--- INFORMATION SUPPLIED ---
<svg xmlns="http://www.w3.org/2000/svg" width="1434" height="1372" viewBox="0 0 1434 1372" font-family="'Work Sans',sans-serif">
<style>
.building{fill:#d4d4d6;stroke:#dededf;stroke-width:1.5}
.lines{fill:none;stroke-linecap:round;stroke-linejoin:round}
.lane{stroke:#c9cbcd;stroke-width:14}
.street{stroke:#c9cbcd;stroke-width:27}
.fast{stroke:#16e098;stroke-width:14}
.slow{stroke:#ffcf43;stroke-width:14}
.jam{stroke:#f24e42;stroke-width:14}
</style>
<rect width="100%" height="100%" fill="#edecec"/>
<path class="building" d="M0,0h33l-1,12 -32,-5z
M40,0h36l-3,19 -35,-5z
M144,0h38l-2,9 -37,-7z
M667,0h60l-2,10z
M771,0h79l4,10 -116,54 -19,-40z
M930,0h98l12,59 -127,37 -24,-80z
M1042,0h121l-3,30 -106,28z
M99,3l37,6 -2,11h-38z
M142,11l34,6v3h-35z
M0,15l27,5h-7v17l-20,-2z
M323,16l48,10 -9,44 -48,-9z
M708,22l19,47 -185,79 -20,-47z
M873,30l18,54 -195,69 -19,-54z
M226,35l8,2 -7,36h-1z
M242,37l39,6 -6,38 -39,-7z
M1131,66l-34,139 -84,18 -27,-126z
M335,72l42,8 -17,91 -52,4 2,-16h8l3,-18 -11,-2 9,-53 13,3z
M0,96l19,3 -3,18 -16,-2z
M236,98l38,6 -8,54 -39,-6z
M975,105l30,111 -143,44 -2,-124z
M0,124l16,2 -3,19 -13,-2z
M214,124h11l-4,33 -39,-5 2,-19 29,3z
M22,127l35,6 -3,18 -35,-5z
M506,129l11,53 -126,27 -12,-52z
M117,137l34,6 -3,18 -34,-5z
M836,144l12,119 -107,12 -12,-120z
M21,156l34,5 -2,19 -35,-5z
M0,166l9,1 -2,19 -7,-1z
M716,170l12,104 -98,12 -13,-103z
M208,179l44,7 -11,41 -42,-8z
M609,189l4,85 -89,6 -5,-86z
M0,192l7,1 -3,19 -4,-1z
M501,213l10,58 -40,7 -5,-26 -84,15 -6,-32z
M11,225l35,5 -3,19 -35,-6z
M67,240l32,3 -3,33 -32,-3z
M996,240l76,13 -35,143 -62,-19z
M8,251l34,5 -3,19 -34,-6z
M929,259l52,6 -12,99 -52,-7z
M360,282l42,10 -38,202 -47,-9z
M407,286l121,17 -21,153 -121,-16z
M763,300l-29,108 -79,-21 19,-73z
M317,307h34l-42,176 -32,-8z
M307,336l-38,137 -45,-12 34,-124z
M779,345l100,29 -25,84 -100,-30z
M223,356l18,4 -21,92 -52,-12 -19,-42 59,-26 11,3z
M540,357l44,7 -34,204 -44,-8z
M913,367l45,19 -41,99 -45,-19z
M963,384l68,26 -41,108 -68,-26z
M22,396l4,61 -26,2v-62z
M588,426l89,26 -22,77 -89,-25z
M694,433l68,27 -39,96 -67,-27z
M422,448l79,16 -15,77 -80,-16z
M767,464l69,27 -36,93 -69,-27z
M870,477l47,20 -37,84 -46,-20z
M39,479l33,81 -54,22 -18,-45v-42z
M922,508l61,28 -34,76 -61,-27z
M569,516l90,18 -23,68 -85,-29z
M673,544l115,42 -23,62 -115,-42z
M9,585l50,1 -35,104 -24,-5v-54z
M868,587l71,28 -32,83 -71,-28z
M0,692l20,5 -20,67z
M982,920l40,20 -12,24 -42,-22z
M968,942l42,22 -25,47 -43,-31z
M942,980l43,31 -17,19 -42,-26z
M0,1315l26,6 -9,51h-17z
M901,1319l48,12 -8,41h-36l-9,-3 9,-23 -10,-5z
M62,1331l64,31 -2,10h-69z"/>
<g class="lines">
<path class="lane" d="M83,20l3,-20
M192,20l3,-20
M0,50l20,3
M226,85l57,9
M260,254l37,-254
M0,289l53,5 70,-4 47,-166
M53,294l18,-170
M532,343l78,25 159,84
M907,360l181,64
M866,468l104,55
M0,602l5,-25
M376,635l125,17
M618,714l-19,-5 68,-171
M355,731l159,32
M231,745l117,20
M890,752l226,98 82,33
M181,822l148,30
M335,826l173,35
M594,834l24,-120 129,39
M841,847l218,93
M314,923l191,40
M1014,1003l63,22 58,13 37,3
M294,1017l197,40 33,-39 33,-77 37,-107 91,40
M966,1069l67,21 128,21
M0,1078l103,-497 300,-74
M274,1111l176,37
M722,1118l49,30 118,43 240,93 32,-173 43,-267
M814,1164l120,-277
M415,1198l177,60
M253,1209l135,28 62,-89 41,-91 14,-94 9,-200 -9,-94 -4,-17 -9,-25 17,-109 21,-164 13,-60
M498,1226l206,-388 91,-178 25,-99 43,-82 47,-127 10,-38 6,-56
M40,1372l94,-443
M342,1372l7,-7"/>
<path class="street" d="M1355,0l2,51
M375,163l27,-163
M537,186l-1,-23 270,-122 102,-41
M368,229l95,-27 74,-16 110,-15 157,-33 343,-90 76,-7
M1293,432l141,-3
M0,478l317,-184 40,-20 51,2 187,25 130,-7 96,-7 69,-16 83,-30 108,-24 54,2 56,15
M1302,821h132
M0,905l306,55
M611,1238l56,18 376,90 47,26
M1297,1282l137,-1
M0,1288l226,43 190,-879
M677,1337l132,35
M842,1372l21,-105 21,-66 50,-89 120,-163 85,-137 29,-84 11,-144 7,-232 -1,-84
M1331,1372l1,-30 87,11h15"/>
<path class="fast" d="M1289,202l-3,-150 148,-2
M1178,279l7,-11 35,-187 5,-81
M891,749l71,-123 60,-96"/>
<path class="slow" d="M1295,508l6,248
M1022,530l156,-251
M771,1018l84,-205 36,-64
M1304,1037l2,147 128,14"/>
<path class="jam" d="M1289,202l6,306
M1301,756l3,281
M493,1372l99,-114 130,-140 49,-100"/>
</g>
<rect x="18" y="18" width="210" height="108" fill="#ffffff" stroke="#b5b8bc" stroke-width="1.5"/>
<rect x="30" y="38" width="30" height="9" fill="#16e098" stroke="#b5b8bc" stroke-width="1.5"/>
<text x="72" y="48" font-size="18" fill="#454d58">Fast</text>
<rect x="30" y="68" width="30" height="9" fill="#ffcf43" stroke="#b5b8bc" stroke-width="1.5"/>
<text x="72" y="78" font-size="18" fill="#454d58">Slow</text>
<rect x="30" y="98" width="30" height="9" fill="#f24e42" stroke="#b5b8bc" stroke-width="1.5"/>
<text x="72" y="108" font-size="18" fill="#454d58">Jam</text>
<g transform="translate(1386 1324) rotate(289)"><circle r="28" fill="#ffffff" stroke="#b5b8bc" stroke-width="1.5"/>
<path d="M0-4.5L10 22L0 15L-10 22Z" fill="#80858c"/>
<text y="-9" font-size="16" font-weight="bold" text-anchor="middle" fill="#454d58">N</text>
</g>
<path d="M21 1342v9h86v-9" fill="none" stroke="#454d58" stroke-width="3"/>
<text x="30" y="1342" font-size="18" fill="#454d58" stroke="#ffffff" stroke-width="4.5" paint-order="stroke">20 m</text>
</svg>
---
» **ASSIGNMENT**: Copy out every line from the data above that has "lines" in it.

» **RESPONSE TO THE TASK**:
.lines{fill:none;stroke-linecap:round;stroke-linejoin:round}
<g class="lines">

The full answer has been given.